Les médias, un champ de recherche et d’intervention en géographie sociale

Benoît Raoulx, maître de conférences à l’université de Caen, UMR 6590 "Espaces et Sociétés"

Le terme « images » est fréquemment utilisé en géographie sociale ; il prend souvent le sens de représentations dans les discours et non pas d’élément structurant des rapports spatiaux et des rapports sociaux. Pour dépasser cette lecture il est nécessaire de tenir compte de la communication et des supports de communication (médias) : la parole, mais aussi les icônes, qu’ils soient des images fixes (la carte, la photo) ou des images animées et sonores (le film, la télévision, le cinéma : l’audiovisuel). 

En effet, les rapports sociaux et spatiaux apparaissent de plus en plus médiatisés par les dimensions immatérielles. La parole, les images, les médias ne sont pas que des représentations au sens de projection de la réalité, mais ils constituent des enjeux économiques, idéologiques et sociaux. Dans cette perspective, il s’agit donc de prolonger et d’enrichir la contribution de la géographie sociale en tenant compte des évolutions contemporaines, en explorant le déplacement des rapports spatiaux tout en rappelant l’actualité des rapports sociaux. Le rapport à la communication renvoie bien à des relations marchandes, à des conditions sociales, à des inégalités. 

Cela nous amène donc à nous interroger sur trois registres : 

- La parole. La maîtrise du langage, la circulation et la mise en mot de l’espace contribuent à positionner les individus, les groupes, les classes. La parole est de plus en plus mobilisée par les politiques publiques ; elle est un facteur de positionnement social, de mobilité (aptitude à parler les langues, à adapter son langage en fonction des contextes…). 

Cela ne renvoie pas qu’à la parole exprimée lors de situations sociales physiques, mais aussi, de plus en plus, aux télécommunications, en particulier l’audiovisuel. Il est important de réfléchir au rapport parole/icônes. 

- La place des industries médiatiques en particulier les « médias d’écran » (télévision, internet…). Il s’agit bien d’une industrie avec des rapports de production-consommation. Outre la fracture numérique (il faut se rappeler que la plus grande partie de la population mondiale n’accède pas à ces médias), il faut évoquer la maîtrise de l’image. Il n’ y a pas d’équivalent pour l’illettrisme télévisuel : promouvoir l’accès aux médias ne signifie pas plus d’information sur le monde, mais l’extension d’un rapport de domination capitaliste. 

L’idée d’un monde venant à la maison, la circulation des images créent un effet de globalité et de réalité (mondialisation, télé-réalité) difficilement interrogée. On suppose que ces rapports spatiaux contribuent à l’expression des rapports sociaux et aux positionnements sociaux. On peut dire que le rapport aux médias contribue au capital spatial. 
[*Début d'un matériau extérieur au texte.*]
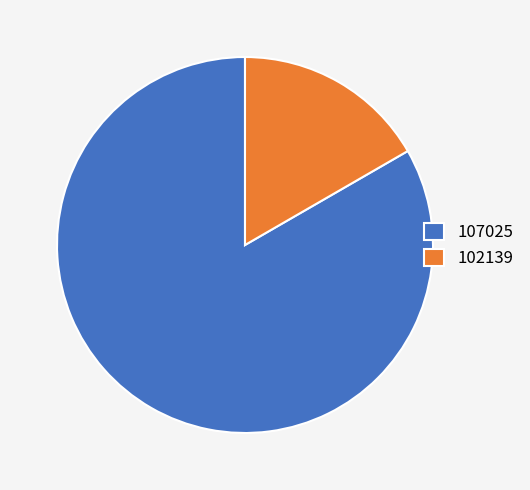

What is the largest slice in the pie chart?

107025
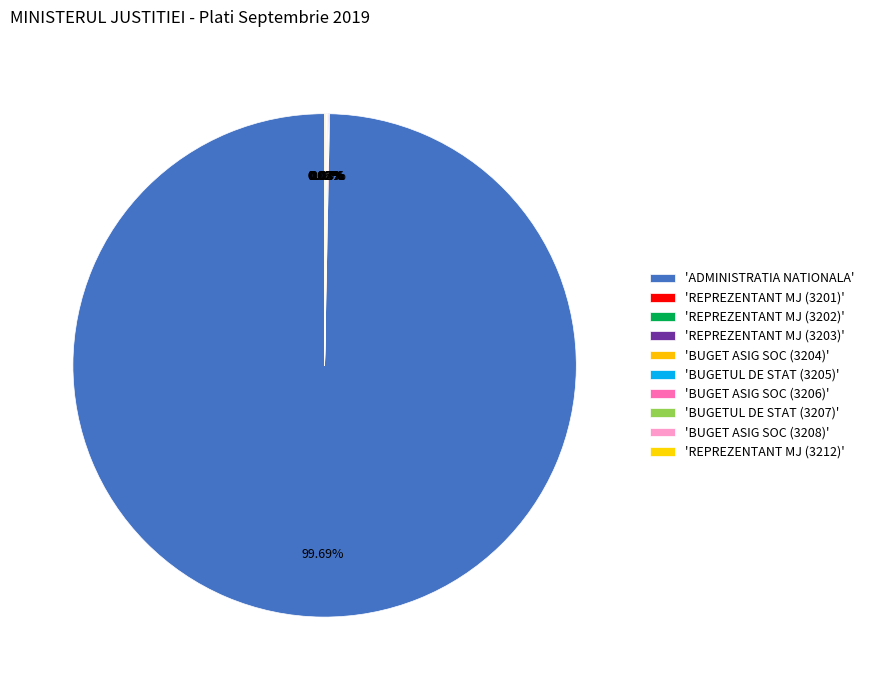

Which slice represents more than half of the pie?

ADMINISTRATIA NATIONALA A PENITENCIARELOR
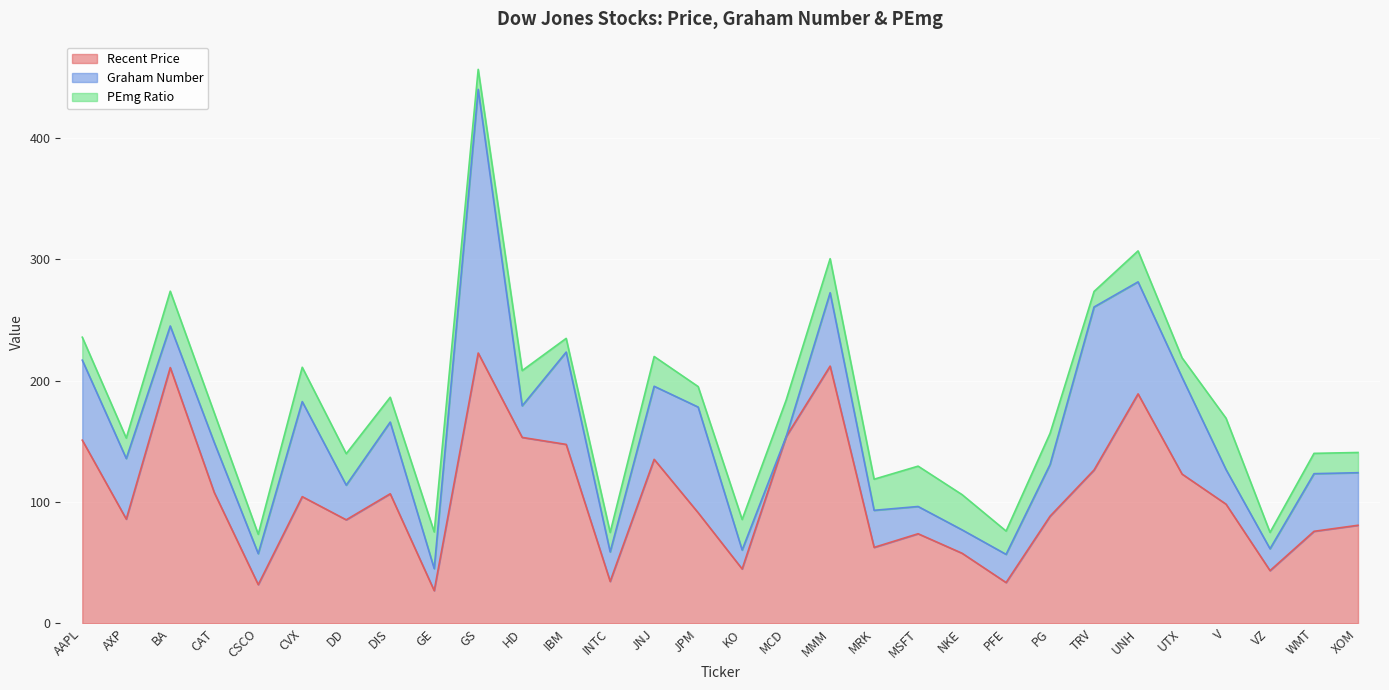

Which series has the widest spread of values?

Graham Number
- Les images animées : le film. Le géographe peut réfléchir aux formes et aux finalités de l’image animée, du document (captation) au film documentaire et au film de fiction. 

Comme outil de recherche, qui rend compte du mouvement et de rapports à l’espace, le film est un langage ayant ses caractéristiques propres qui recueille et construit à la fois une information et une narration. Réaliser un film a peu d’intérêt s’il n’est que l’illustration d’un propos comme le sont souvent les reportages télévisés. 

Le film a une valeur expérimentale, car il expose directement le chercheur à différentes étapes ; en tant qu’outil d’intervention, il peut permettre de modifier les regards et la parole, de poser une question sociale. 

Les films constituent une matière à analyser, à remettre en perspective. Ces études permettent de mieux comprendre le langage des images, y compris les liens entre construction esthétique et idéologie. 

Cette construction en trois registres amène à affirmer davantage le positionnement de la géographie sociale dans les sciences sociales, tout en soulignant sa contribution originale : 

- elle rapproche la géographie sociale de la sociolinguistique, des arts du spectacle, de la sémiotique, des sciences de la communication... 

- elle positionne davantage le géographe social au cœur des enjeux sociaux. Celui-ci a un rôle de pédagogue et de passeur. Il informe au sens où il met en forme des éléments de la réalité et intervient pour poser des questions sociales.